I’m a PhD candidate in Information Science at Cornell University, where I’m advised by Matthew Wilkens. My research focuses on developing and evaluating natural language processing tools and large language models with a specific focus on clinical and biomedical purposes.
Here are a few research directions I have worked on and I continue being passionate about:
-
Advancing clinical and scientific question answering systems: with Lucy Lu Wang and Yue Guo I created the LongQAEval framework for the evaluation of large language model (LLM) long-form outputs with limited resources. In a randomized study, I found that annotating only a few sentences can provide results comparable to answer-level annotations. Furthermore, when prompted with our framework, LLM-as-judge reaches agreement with experts equivalent to the agreement among experts. At the Allen Institute for Artificial Intelligence (Ai2) under the guidance of Jay DeYoung I’ve built a system that suggests reformulated queries to Asta users to assist them with refining their queries and retrieving the desired information. Our system increases recall of relevant scientific documents from 40% to 60%.
-
Analyzing user needs at a large-scale: by fine-tuning DistilBERT models I analyzed user needs and support strategies in endometriosis online communities finding that patients need easier access to appointments; I then expended this work by analyzing patients’ perceptions of ablation and excision surgery with few-shot learning. With Ian Lundberg and Matthew Wilkens I have designed a randomized survey experiment with 3,000 participants to measure the causal effect of character gender on reader preferences. I found that character gender has a minimal effect on readers’ preferences, contradicting a long standing belief in the publishing industry that men and boys are only interested in reading about people of the same gender identity.
-
Refining clinical decision support tools: I have worked with NYC Health + Hospitals to better integrate medical alerts within nurses workflows. Using data analysis and statistical testing, I demonstrated that revising alert criteria can reduce unnecessary alerts by up to 94%, while improving alert design can decrease overridden alerts by up to 64%.

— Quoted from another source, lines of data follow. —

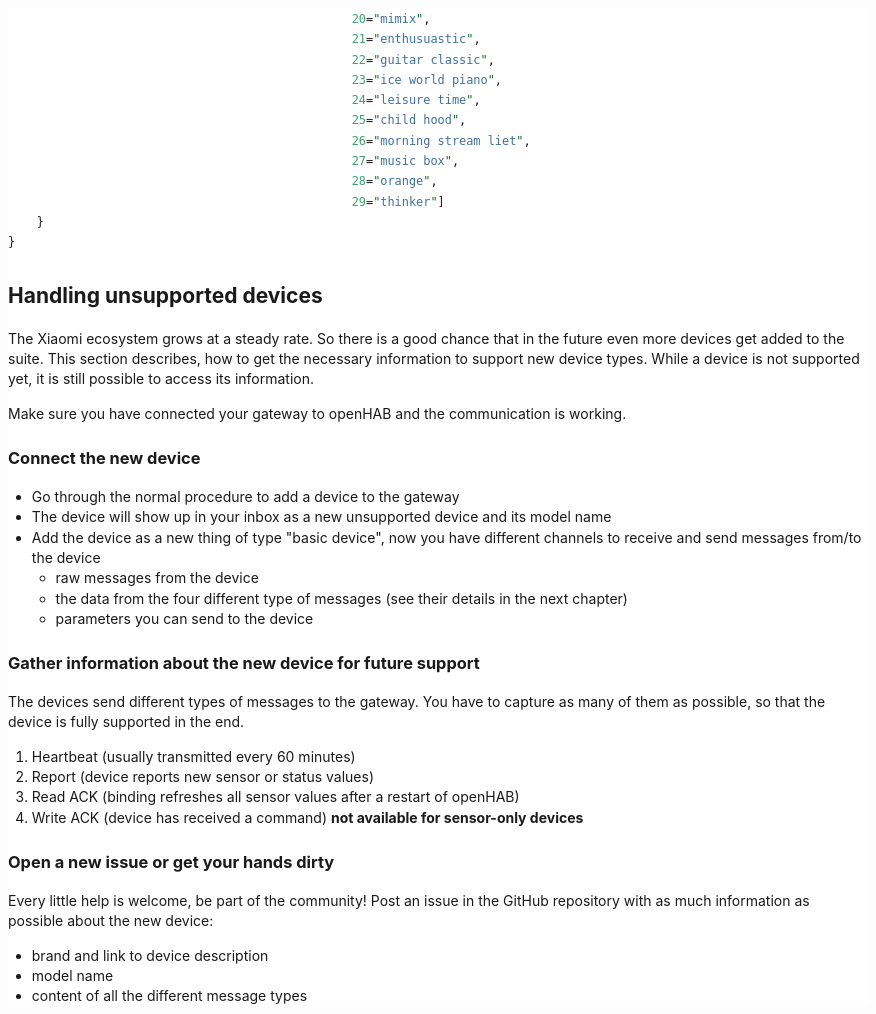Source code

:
 ```perl
                                                20="mimix",
                                                21="enthusuastic",
                                                22="guitar classic",
                                                23="ice world piano",
                                                24="leisure time",
                                                25="child hood",
                                                26="morning stream liet",
                                                27="music box",
                                                28="orange",
                                                29="thinker"]
    }
}
```

## Handling unsupported devices

The Xiaomi ecosystem grows at a steady rate.
So there is a good chance that in the future even more devices get added to the suite.
This section describes, how to get the necessary information to support new device types.
While a device is not supported yet, it is still possible to access its information.

Make sure you have connected your gateway to openHAB and the communication is working.

### Connect the new device

- Go through the normal procedure to add a device to the gateway
- The device will show up in your inbox as a new unsupported device and its model name
- Add the device as a new thing of type "basic device", now you have different channels to receive and send messages from/to the device
  - raw messages from the device
  - the data from the four different type of messages (see their details in the next chapter)
  - parameters you can send to the device

### Gather information about the new device for future support

The devices send different types of messages to the gateway.
You have to capture as many of them as possible, so that the device is fully supported in the end.

1. Heartbeat (usually transmitted every 60 minutes)
2. Report (device reports new sensor or status values)
3. Read ACK (binding refreshes all sensor values after a restart of openHAB)
4. Write ACK (device has received a command) **not available for sensor-only devices**

### Open a new issue or get your hands dirty

Every little help is welcome, be part of the community!
Post an issue in the GitHub repository with as much information as possible about the new device:

- brand and link to device description
- model name
- content of all the different message types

I strive to ground my work through the theoretical frameworks of ethics of care and studying up. I enjoy using a combination of quantitative - NLP, causal inference, statistical analysis - and qualitative methods - surveys, annotations, interviews.
News
Sep 2025 | My paper “Causal Effect of Character Gender on Readers’ Preferences” is accepted to CHR 2025! |
Aug 2025 | My paper “Stylometric Analysis of the Poems Attributed to an Unknown Male Author in Veronica Franco’s Terze Rime” is accepted for publication in Early Modern Women! |
Aug 2025 | My Research Intern position at the Allen Institute for AI is extended until December 2025 |
Jun 2025 | My poster “Revising BPA triggers and inclusion criteria helps reduce nurses’ fatigue” got accepted to AMIA 2025 |
Feb 2025 | Paper published in the Journal of Medical Internet Research! |
Aug 2024 | Paper published in The Journal of Minimally Invasive Gynecology! |